We are trying to get an indoor archery shoot going at our church and I need some ideas for a backstop. Any help out there?


----------



## J Gilbert (Jan 13, 2009)

Check out spyderweb targets, they're somewhat expensive initially but last forever as long as you dont shoot broadheads at them.  They're getting rave reviews on Archerytalk, and this will be my next target purchase without a doubt.


----------



## GordonP (Jan 14, 2009)

jmharris23 said:


> We are trying to get an indoor archery shoot going at our church and I need some ideas for a backstop. Any help out there?



This is how mine is made:
Wooden frame 14" deep, 1" thick and 3' x 3' in size.
The back is 1/2" ply for those slippery suckers that do make it through.
Stapled to the ply backstop is a heap of shadecloth - compressed/folded as flat as possible.  Your could also use something like canvas - it needs to be heavy stuff as you don't want your arrows getting into the ply.  
Over that is burlap from old shooting bags - also compressed - the wooden sides and backstop prevent the burlap from bulging.  You could also use wool sheared off sheep, or plastic bags (not the ones that self-destruct).
On top of the burlap is a sheet of foam rubber about 1" thick to make a nice flat surface and makes pinning targets on easy.
On top of the foam is a sheet of shadecloth stapled to the wooden frame to keep it all in.  The only way the target can bulge is forwards.

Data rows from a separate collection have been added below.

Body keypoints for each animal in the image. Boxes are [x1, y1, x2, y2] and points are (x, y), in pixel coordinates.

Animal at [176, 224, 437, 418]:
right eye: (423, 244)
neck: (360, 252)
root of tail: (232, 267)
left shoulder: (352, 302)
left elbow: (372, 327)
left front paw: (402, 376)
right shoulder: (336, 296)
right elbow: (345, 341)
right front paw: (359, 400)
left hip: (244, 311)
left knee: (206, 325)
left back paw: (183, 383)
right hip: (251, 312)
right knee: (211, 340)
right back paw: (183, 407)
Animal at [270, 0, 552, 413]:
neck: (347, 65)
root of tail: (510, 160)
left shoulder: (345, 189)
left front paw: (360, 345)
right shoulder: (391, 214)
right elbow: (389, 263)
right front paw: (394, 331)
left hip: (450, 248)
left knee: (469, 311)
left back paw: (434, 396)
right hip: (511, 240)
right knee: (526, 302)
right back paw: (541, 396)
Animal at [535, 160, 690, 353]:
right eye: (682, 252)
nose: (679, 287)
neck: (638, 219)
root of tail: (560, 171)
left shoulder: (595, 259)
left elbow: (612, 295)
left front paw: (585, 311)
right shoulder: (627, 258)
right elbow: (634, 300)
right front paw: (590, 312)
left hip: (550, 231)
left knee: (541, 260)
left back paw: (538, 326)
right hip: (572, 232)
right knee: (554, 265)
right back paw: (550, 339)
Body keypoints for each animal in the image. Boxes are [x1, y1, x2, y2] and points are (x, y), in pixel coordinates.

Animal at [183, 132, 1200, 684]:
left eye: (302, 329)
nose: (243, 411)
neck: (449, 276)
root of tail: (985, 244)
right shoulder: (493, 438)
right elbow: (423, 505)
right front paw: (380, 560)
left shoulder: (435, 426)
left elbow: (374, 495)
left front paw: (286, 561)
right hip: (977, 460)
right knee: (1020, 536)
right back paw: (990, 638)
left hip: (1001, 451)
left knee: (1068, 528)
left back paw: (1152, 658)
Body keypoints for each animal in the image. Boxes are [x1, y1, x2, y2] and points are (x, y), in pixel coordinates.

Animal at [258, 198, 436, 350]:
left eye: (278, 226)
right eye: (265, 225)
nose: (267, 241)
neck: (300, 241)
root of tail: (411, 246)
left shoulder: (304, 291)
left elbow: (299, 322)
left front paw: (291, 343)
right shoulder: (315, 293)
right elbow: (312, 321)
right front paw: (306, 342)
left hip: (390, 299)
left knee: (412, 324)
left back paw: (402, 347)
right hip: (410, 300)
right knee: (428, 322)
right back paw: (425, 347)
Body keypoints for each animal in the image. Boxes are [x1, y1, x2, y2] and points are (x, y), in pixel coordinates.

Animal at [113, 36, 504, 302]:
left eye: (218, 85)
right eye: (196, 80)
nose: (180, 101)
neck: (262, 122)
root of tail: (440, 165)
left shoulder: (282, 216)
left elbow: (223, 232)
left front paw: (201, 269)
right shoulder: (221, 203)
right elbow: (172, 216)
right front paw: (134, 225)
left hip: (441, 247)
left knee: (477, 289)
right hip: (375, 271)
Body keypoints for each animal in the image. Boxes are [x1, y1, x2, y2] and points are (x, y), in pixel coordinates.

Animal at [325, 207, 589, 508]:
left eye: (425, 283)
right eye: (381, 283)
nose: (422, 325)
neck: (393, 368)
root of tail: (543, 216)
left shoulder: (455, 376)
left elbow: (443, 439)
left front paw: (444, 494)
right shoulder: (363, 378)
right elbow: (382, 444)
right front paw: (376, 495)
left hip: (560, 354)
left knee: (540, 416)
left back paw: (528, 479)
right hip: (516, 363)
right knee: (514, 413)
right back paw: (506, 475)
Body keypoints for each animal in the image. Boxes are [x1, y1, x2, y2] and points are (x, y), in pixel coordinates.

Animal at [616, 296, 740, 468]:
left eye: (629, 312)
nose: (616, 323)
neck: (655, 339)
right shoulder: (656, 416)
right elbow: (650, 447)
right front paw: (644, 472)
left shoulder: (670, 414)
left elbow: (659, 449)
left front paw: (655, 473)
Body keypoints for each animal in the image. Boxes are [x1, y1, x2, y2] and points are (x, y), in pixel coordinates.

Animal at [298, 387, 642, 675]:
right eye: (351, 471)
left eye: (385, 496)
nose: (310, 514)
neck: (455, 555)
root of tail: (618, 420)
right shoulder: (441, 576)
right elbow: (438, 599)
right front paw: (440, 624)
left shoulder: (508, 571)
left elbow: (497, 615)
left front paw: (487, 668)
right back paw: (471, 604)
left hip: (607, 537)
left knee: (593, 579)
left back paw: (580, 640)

When your arrows start getting to the shadecloth/canvas at the back, all you have to do is replace the foam rubber sheet and the front cover.   Just shuffle the burlap around a bit.

I've used this target for about 3 years and shoot every day.  My arrows are thin and fast with 120g tips and shot from a 60# bow.  A brand new Danage will stop them - but only just, you can see them penetrating about 3" out the back.   I know that the target I am suggesting is a bit of work, but its relatively cheap, reliable and easy to rebuild.  You could extend the frame and turn it into a target/stand for use for both outdoor and indoor.
Google "Danage" and you can see how they make stands.  They also have the dimensions that comply with international regulations.  

Take care
Gordon


----------



## poolgy (Jan 14, 2009)

jmharris23 said:


> We are trying to get an indoor archery shoot going at our church and I need some ideas for a backstop. Any help out there?



If I understand you correctly you are looking for backstop netting and not a target???  At our club we use netting.  Here is a link to Lancaster netting options.  http://www.lancasterarchery.com/index.php?cPath=53_453&osCsid=od3ucausedfvu82cp7j9qrd8m5

We now have cables to hold the netting that allows us to slide it back like a curtain when not in use.  We started out with a 1 1/2" pvc pipe frame with a 5 gallon bucket full of concrete for a stand.  This actually worked well untill we recieved permission to put eyebolts in the walls.  

I am also sending you a PM.


----------